马车在路上行驶,他在车中快速写下奏章,将城外所见所闻,报与圣上,请陛下速速赈灾,以免酿成祸患。
他一路入宫,进入奉天殿。
殿门外,听到皇帝的咆哮声。
“好一个衮衮诸公啊!”
“逼京畿农户卖粮,高价倒卖给朕!”
“好一桩生意啊!你们真是精明啊!”
“好!”
“朕可以不找你们要银子!”
“朕也不敢要啊,朕怕你们因为银子,再谋朝篡位,把朕给杀了,可怎么办啊!”
“好,朕心胸宽广,揭过这篇不提!”
“但粮食怎么办?你们来找朕,朕有什么办法!”
“难道朕还能变出粮食不成!”
朱祁钰在奉天殿上发火。
京中百官跪在奉天殿上,殿内跪不下的,跪在殿外,整个广场上跪满了人。
一个个冷汗涔涔,贼眉鼠眼的往前看。
“你们给朕出出主意!朕也没辙!”发完了火,朱祁钰颓然坐在龙椅上。
本想杀人的,结果面前出现一个深渊,杀人有用吗?
“陛下,臣以为不如施以辣手!”六科给事中戴昂进言道。
“杀人?”
“你长没长脑子!”
“问题是城外那点流民吗?”
“京畿农户家里没了粮食,你敢说城中百姓家中就有余粮了?”
“他们是不是也卖了?都赚朕的银子了?”
“你信不信,朕把九门士卒派出去,城中立刻倾覆。”
“朕这紫禁城能不能守住不知道,但你家肯定首当其冲,饥民冲进去会做什么,朕就不知道了!”
朱祁钰本来心情大好,刚享受大权在握的感觉。
结果朝中文武就送他一个天坑!不,是深渊啊!
历朝历代是怎么乱的,不就是吃饱饭嘛!
倘若不能妥善解决,等着当明末帝吧,恐怕连崇祯都不如。
戴昂悻悻退下。
“李贤,你来说,有何办法!”朱祁钰点名。
李贤神情发苦:“臣有两法,其一催漕运衙门,快些运粮入京;其二是追回部分粮食,以解燃眉之急。”
“这是办法?朕用你说?朕没长脑子啊,自己不会想啊?”朱祁钰逮着他往死里喷。
李贤跪着,低头,不敢说话。
“燃眉之急、燃眉之急,今天晚间的饭怎么解决!都说说!”朱祁钰火冒三丈。
“微臣以为,可去庙观拆借一点。”李贤硬着头皮说出来,也不怕被骂了。
这是他们在胡家商量出来的对策。
“你去借吧,朕无能为力。”朱祁钰可豁不出面皮去。
他干脆躺在龙椅上,双手插袖,闭上眼睛。
李贤拼命给胡使眼色。
“陛下,老臣以为,可以朝堂的名义拆借,等有了钱粮后,再还给庙观,您看如何?”胡劝谏。

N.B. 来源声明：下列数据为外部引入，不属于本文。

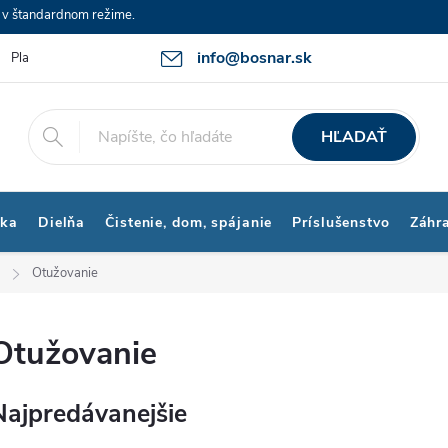
e v štandardnom režime.
info@bosnar.sk
Platby a Doprava
Kontakty
Obchodné podmienky
Bonus p
HĽADAŤ
ika
Dielňa
Čistenie, dom, spájanie
Príslušenstvo
Záhr
Otužovanie
Otužovanie
Najpredávanejšie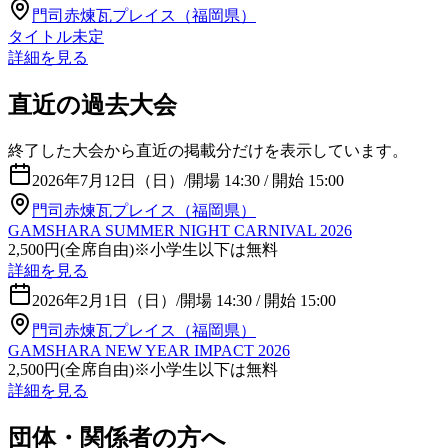
門司赤煉瓦プレイス（福岡県）
タイトル未定
詳細を見る
直近の過去大会
終了した大会から直近の掲載分だけを表示しています。
2026年7月12日（日）
/
開場 14:30 / 開始 15:00
門司赤煉瓦プレイス（福岡県）
GAMSHARA SUMMER NIGHT CARNIVAL 2026
2,500円(全席自由)※小学生以下は無料
詳細を見る
2026年2月1日（日）
/
開場 14:30 / 開始 15:00
門司赤煉瓦プレイス（福岡県）
GAMSHARA NEW YEAR IMPACT 2026
2,500円(全席自由)※小学生以下は無料
詳細を見る
団体・関係者の方へ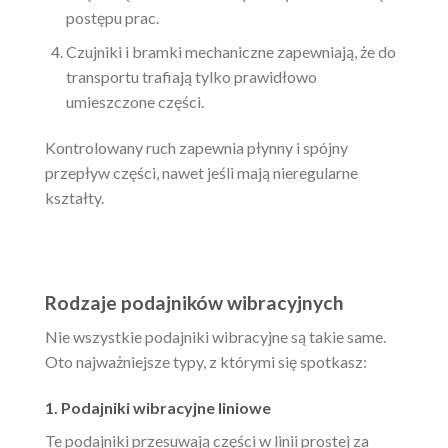
postępu prac.
Czujniki i bramki mechaniczne zapewniają, że do
transportu trafiają tylko prawidłowo
umieszczone części.
Kontrolowany ruch zapewnia płynny i spójny
przepływ części, nawet jeśli mają nieregularne
kształty.
Rodzaje podajników wibracyjnych
Nie wszystkie podajniki wibracyjne są takie same.
Oto najważniejsze typy, z którymi się spotkasz:
1. Podajniki wibracyjne liniowe
Te podajniki przesuwają części w linii prostej za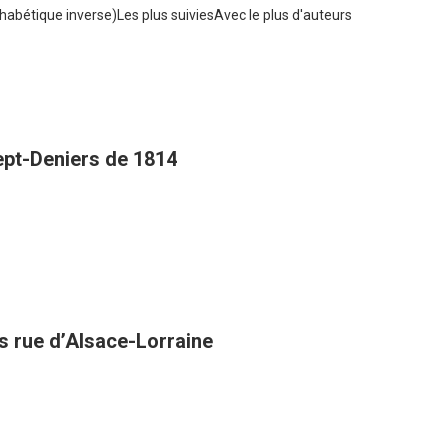
habétique inverse)
Les plus suivies
Avec le plus d'auteurs
Sept-Deniers de 1814
es rue d’Alsace-Lorraine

朱祁钰睁开眼睛,瞥了他一眼:“老太傅,您不会也参与了吧?”
胡不好意思说话。
“好家伙啊,满朝忠臣啊,就朕一个昏君,真他娘的讽刺!”
“是忠是奸,尔等心中有数!”
朱祁钰干脆转过去:“唉,你们脸皮厚,自己去借吧,朕也没辙,朕就在奉天殿里,等着饥民冲进来,把朕脑袋砍喽当球踢,朕认了。”

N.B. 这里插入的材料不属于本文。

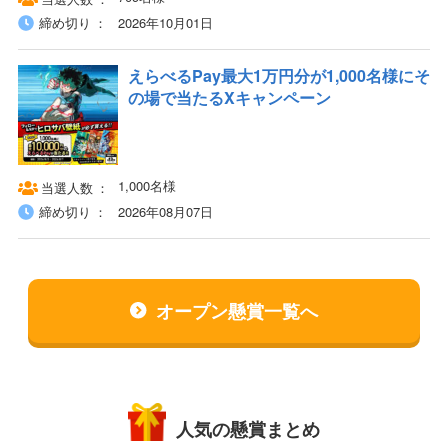
締め切り
2026年10月01日
えらべるPay最大1万円分が1,000名様にそ
の場で当たるXキャンペーン
1,000名様
当選人数
締め切り
2026年08月07日
オープン懸賞一覧へ
人気の懸賞まとめ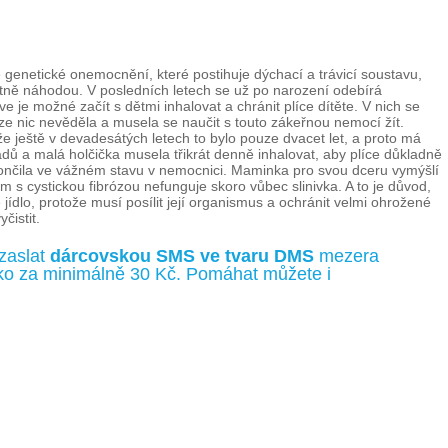
se genetické onemocnění, které postihuje dýchací a trávicí soustavu,
lastně náhodou. V posledních letech se už po narození odebírá
je možné začít s dětmi inhalovat a chránit plíce dítěte. V nich se
róze nic nevěděla a musela se naučit s touto zákeřnou nemocí žít.
 že ještě v devadesátých letech to bylo pouze dvacet let, a proto má
dů a malá holčička musela třikrát denně inhalovat, aby plíce důkladně
 a skončila ve vážném stavu v nemocnici. Maminka pro svou dceru vymýšlí
em s cystickou fibrózou nefunguje skoro vůbec slinivka. A to je důvod,
ídlo, protože musí posílit její organismus a ochránit velmi ohrožené
čistit.
zaslat
dárcovskou SMS ve tvaru DMS
mezera
íčko za minimálně 30 Kč. Pomáhat můžete i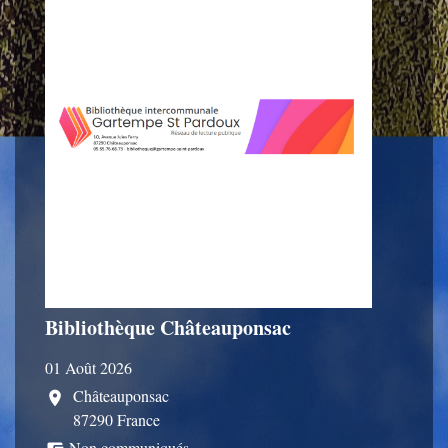
Bibliothèque Châteauponsac
01 Août 2026
Châteauponsac
location_on
87290 France
Non communiqués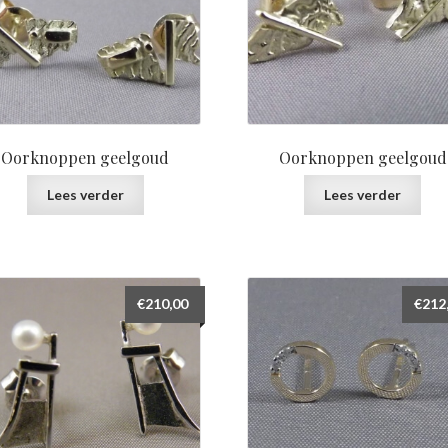
Oorknoppen geelgoud
Oorknoppen geelgoud
Lees verder
Lees verder
€
210,00
€
212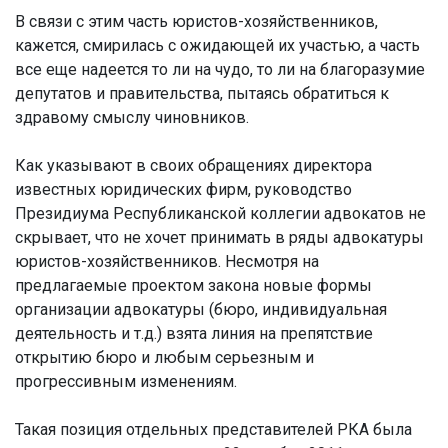
В связи с этим часть юристов-хозяйственников,
кажется, смирилась с ожидающей их участью, а часть
все еще надеется то ли на чудо, то ли на благоразумие
депутатов и правительства, пытаясь обратиться к
здравому смыслу чиновников.
Как указывают в своих обращениях директора
известных юридических фирм, руководство
Президиума Республиканской коллегии адвокатов не
скрывает, что не хочет принимать в ряды адвокатуры
юристов-хозяйственников. Несмотря на
предлагаемые проектом закона новые формы
организации адвокатуры (бюро, индивидуальная
деятельность и т.д.) взята линия на препятствие
открытию бюро и любым серьезным и
прогрессивным изменениям.
Такая позиция отдельных представителей РКА была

见皇帝撂挑子了,胡面色发苦:“陛下,还须请陛下圣旨……”
“滚!”
“你们犯的错,让朕给你们擦屁股吗?”
“请朕的圣旨,是朕抢走农户的粮食吗?还是朕硬低买高卖,赚朕自己的银子啊?”
“老太傅,亏你说出这番话来!”
朱祁钰气汹汹坐起来,神情悲悯:“老太傅,你平时是怎么教朕的?都忘了?谆谆教导朕做个爱民如子的明君!”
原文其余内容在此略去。